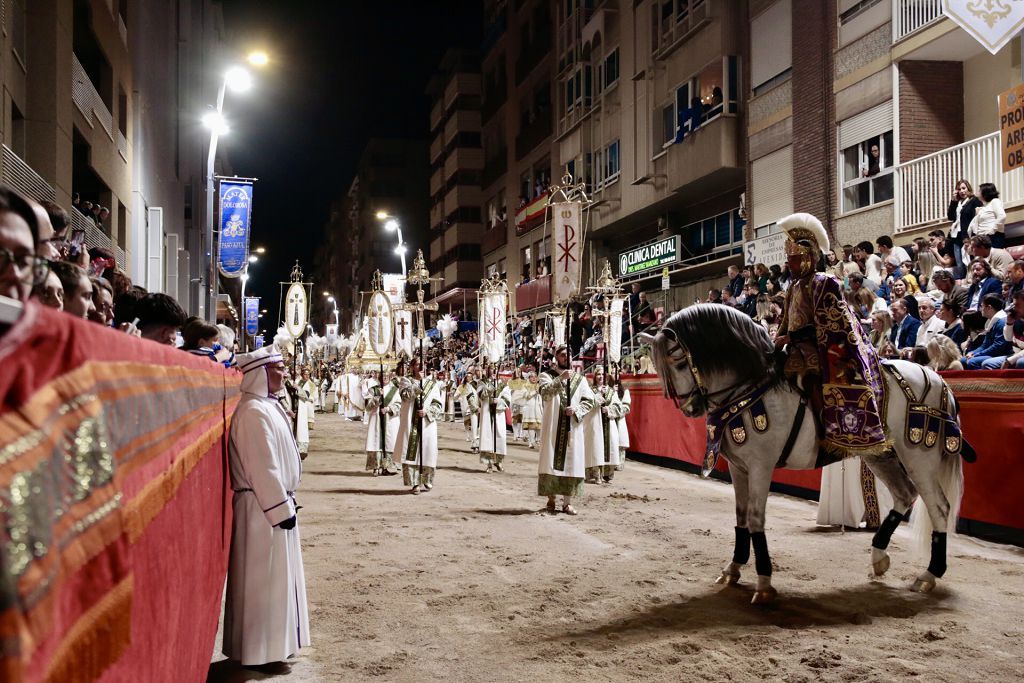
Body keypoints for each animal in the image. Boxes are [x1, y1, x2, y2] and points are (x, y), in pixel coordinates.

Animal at [643, 305, 962, 602]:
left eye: (679, 361)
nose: (690, 408)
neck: (752, 387)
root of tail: (933, 377)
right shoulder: (739, 467)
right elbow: (741, 516)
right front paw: (733, 568)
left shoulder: (761, 466)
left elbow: (756, 518)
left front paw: (764, 582)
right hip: (880, 455)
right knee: (904, 495)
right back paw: (879, 558)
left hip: (918, 458)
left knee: (939, 507)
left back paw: (929, 575)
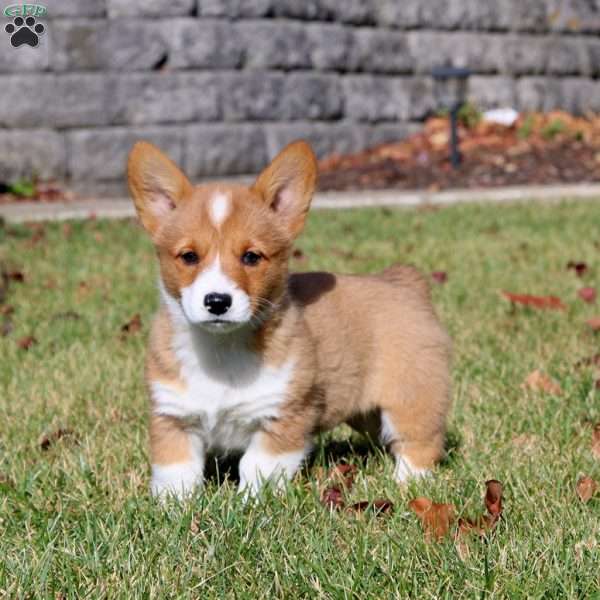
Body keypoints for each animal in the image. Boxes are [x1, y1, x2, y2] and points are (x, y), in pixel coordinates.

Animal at [127, 139, 450, 496]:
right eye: (188, 256)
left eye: (251, 257)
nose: (217, 302)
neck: (221, 350)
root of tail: (405, 282)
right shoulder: (174, 419)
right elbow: (176, 475)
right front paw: (173, 506)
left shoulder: (283, 419)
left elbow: (255, 469)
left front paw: (250, 503)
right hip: (366, 413)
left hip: (410, 398)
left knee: (420, 443)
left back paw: (406, 483)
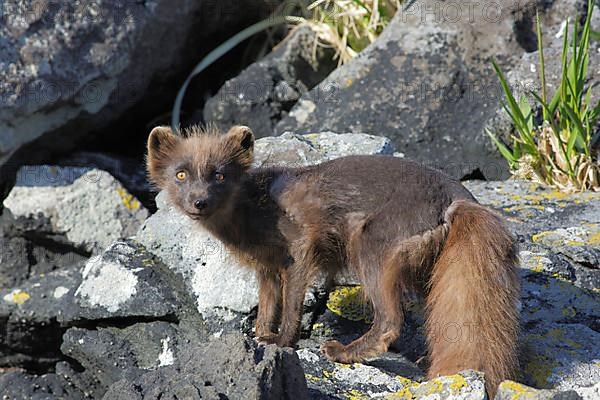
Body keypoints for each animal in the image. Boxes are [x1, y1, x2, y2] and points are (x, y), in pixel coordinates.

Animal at [146, 126, 520, 396]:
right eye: (181, 174)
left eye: (220, 174)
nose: (199, 202)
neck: (251, 212)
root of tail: (459, 198)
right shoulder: (265, 266)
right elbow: (267, 304)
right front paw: (260, 337)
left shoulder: (299, 248)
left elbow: (291, 305)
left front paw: (281, 343)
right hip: (428, 267)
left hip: (372, 244)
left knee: (390, 320)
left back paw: (342, 352)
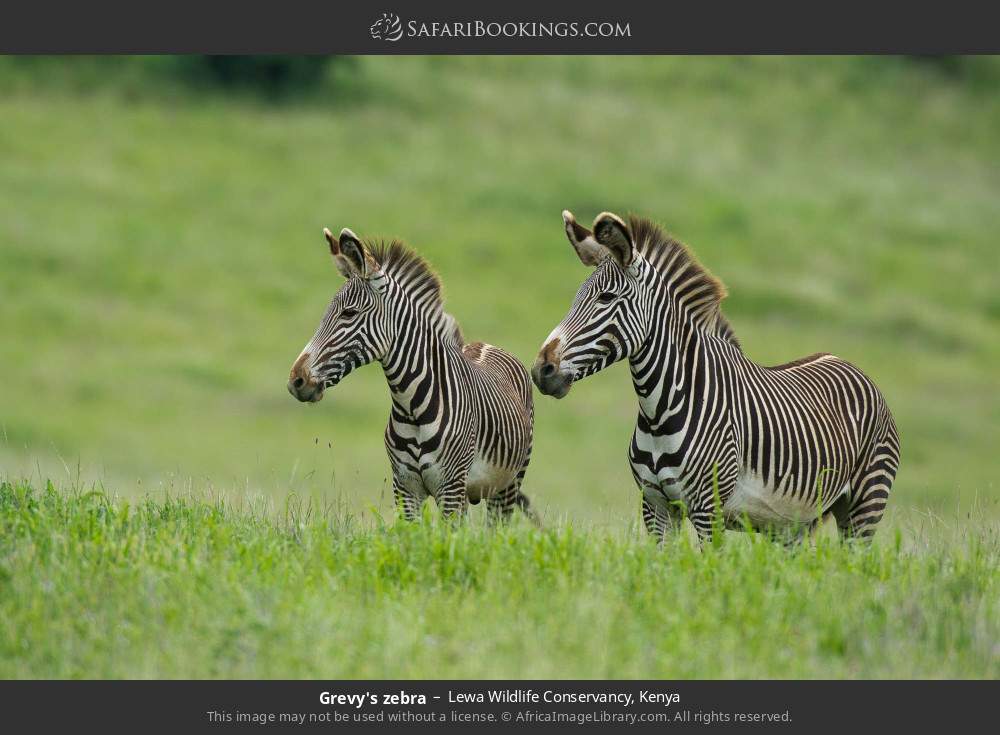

________________________

▶ DIRECTIONS FOR THIS TASK
Should a picture appear among the entries above, omit it and repeat everything else exactly.

▶ OUTPUT
Body keypoints for each animal in the image. Boxes are [x1, y1, x2, y2] and points are (x, y), in pixel coordinates.

Animal at [643, 305, 962, 602]:
left eye: (679, 361)
nose: (690, 408)
neck: (752, 387)
root of tail: (933, 377)
right shoulder: (739, 467)
right elbow: (741, 516)
right front paw: (733, 568)
left shoulder: (761, 466)
left elbow: (756, 518)
left front paw: (764, 582)
right hip: (880, 455)
right knee: (904, 495)
right back paw: (879, 558)
left hip: (918, 458)
left knee: (939, 507)
left back paw: (929, 575)
Body keypoints for each animal in the image. Boxes are [x1, y1, x2, y2] and points are (x, y), in pixel coordinates.

Animal at [127, 139, 450, 496]:
right eye: (188, 256)
left eye: (251, 257)
nose: (217, 302)
neck: (221, 350)
root of tail: (405, 282)
right shoulder: (174, 419)
right elbow: (176, 475)
right front paw: (173, 506)
left shoulder: (283, 419)
left elbow: (255, 469)
left front paw: (250, 503)
right hip: (366, 413)
left hip: (410, 398)
left knee: (420, 443)
left back paw: (406, 483)
Body keypoints for each animal in the image. Boxes are [x1, y1, x2, y2] and points are (x, y), in pixel coordinates.

Animal at [146, 126, 520, 396]:
right eye: (181, 174)
left eye: (220, 174)
nose: (199, 202)
neck: (251, 212)
root of tail: (459, 198)
right shoulder: (265, 266)
right elbow: (267, 304)
right front paw: (260, 337)
left shoulder: (299, 248)
left elbow: (291, 305)
left front paw: (281, 343)
right hip: (428, 267)
left hip: (372, 244)
left knee: (390, 320)
left back paw: (342, 352)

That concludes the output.